Whether or not the United States is filled with vocal and aggressive Christians is not actually relevant. The important part to focus on is that the people at Camp Quest Montana feel that it was. It actually came as no surprise to me that they felt this way because as a Canadian I am genetically predisposed to be fascinated by American media, particularly their political wranglings and election events. From my more northern perspective, it would seem to be practically impossible to run for any kind of office in the United States without saying ‘God Bless America’ after every stump speech or political rally. Implied but never made explicit is that the ‘God’ in this statement is the Christian, and usually Protestant, version of the divine. Effectively, this means that when the adults at the camp have voted in every election of their lives, they have been voting for a notionally religious person when they themselves are not religious believers.

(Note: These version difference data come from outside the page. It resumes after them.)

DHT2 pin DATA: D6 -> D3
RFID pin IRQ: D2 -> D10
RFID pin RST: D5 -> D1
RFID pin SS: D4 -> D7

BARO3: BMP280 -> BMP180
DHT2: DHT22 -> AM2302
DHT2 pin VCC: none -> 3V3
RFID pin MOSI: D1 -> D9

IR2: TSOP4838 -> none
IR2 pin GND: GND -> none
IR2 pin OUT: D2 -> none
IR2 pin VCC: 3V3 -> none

The camp environment provided a space where participants could be nonreligious without any pressure to talk about why they were not religious. To be fair, there was a significant amount of discussion about why the campers weren’t religious, but in no way did this constitute the majority of discussion found at the camp. The two features of Camp Quest Montana that had the greatest impact on me were the sense of self and community built by simply interacting with others who felt similarly about religion and their own nonreligion, as well as the build-up of a vocabulary through which to discuss their own nonreligious ideas and identity. I saw parents who were actively trying to provide their children with a lexicon to aid them in discussing their nonreligion with religious neighbours and peers in order to negotiate the pressures of living in an America that is permeated with religious individuals. Through this experience the people at Camp Quest began talking about their own nonreligious beliefs. These beliefs focused on a shared material basis of all things, which led to an agnostic attitude towards the afterlife, a focus on compassion for people in this life, and a respect for the environment. It was an important feature of the camp and it would have been overlooked without ethnographic investigation. Participating in the week-long camp and interacting with the people who attended allowed for their unique experience of being nonreligious in the United States. Figuring out what this means in terms of understanding American society and culture as well as its implications to the study of nonreligion will consume my time for the next few years.
Ewin, Heidi E., Rachel Grady, Becky Fischer, Enat Sidi, Jenna Rosher, and Mira Chang. 2006. Jesus Camp. Los Angeles, Calif: Magnolia Home Entertainment.
Spencer Bullivant is a PhD student at the University of Ottawa in Religious Studies. His current area of research deals with nonreligion in the United States, particularly how nonreligious summer camps are creating and maintaining nonreligious identities.